> **Task inputs**:
____________
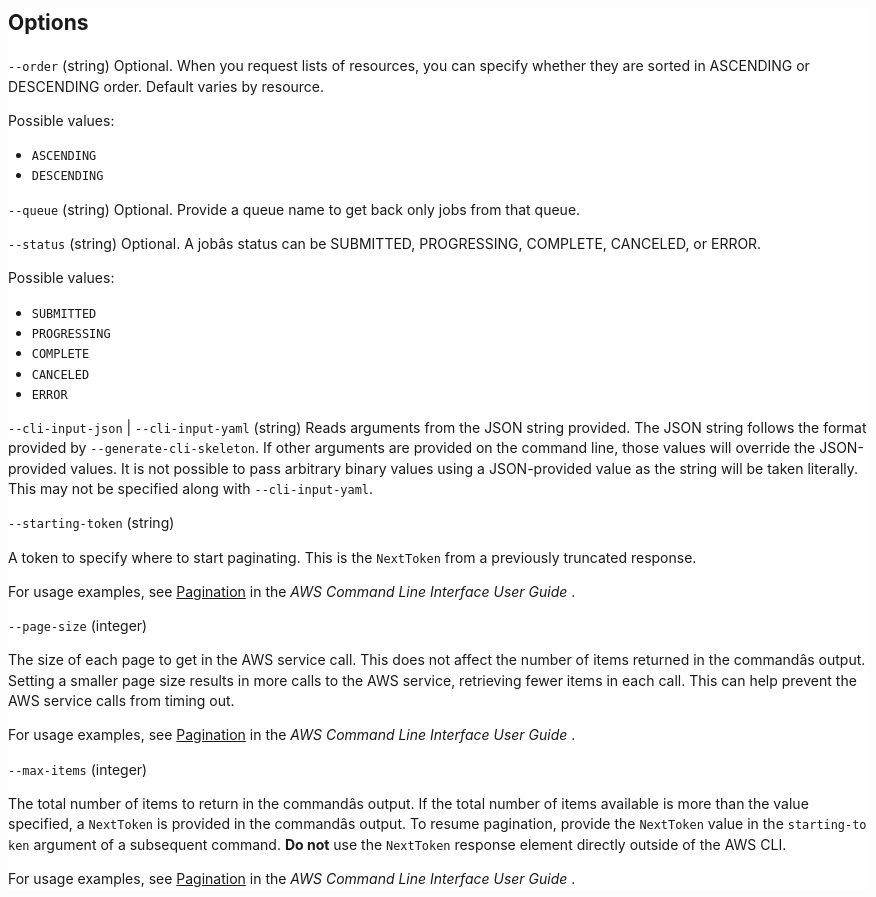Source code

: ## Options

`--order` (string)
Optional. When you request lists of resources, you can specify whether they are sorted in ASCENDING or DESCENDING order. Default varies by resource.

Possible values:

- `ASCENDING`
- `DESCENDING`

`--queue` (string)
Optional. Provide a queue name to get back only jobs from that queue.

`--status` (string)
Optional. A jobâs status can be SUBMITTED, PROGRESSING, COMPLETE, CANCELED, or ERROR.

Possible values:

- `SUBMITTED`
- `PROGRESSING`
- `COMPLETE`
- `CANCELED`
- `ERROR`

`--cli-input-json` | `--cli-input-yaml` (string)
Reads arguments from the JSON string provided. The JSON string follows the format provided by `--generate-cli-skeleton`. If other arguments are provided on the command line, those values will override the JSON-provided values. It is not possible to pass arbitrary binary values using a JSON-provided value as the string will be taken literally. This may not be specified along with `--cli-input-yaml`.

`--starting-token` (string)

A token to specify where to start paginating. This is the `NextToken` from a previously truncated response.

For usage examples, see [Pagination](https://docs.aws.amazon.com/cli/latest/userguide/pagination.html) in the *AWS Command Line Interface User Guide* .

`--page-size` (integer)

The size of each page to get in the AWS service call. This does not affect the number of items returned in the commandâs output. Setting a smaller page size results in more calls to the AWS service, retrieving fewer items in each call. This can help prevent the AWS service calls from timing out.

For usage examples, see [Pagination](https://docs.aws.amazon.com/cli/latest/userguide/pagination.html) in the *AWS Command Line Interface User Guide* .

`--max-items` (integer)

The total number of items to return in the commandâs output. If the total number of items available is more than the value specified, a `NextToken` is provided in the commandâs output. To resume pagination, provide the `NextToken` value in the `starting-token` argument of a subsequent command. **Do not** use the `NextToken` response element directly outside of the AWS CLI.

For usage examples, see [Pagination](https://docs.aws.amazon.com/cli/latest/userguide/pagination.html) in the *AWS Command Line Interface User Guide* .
____________
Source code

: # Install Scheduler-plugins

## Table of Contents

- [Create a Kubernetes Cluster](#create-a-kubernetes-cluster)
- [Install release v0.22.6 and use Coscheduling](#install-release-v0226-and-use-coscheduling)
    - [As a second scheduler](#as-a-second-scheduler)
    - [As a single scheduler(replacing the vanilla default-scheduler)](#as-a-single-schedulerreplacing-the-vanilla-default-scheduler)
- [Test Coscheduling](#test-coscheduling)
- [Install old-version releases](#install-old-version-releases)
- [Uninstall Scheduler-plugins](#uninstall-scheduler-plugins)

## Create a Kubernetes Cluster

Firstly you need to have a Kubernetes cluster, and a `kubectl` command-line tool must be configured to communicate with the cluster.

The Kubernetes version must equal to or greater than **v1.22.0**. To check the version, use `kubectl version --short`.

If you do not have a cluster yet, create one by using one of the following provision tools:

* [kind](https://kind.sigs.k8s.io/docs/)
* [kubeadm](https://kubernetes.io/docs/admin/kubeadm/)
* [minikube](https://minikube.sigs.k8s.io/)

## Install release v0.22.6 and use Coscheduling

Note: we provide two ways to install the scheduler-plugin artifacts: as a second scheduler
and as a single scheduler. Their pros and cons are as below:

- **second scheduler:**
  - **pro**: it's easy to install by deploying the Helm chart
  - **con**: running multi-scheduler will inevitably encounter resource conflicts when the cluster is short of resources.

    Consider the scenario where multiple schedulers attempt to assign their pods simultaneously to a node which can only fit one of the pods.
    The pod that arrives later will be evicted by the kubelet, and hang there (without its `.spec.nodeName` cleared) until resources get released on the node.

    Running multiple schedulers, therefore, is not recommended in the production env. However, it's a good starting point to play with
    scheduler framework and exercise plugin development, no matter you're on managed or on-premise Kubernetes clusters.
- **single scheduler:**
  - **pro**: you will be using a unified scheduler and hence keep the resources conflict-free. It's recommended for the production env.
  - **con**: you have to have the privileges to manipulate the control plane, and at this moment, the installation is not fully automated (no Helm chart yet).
____________
Please copy out the lines of the items from the line with "## Install release" up to and including the line with "- **con**: running", reproducing them verbatim.

## Install release v0.22.6 and use Coscheduling

Note: we provide two ways to install the scheduler-plugin artifacts: as a second scheduler
and as a single scheduler. Their pros and cons are as below:

- **second scheduler:**
  - **pro**: it's easy to install by deploying the Helm chart
  - **con**: running multi-scheduler will inevitably encounter resource conflicts when the cluster is short of resources.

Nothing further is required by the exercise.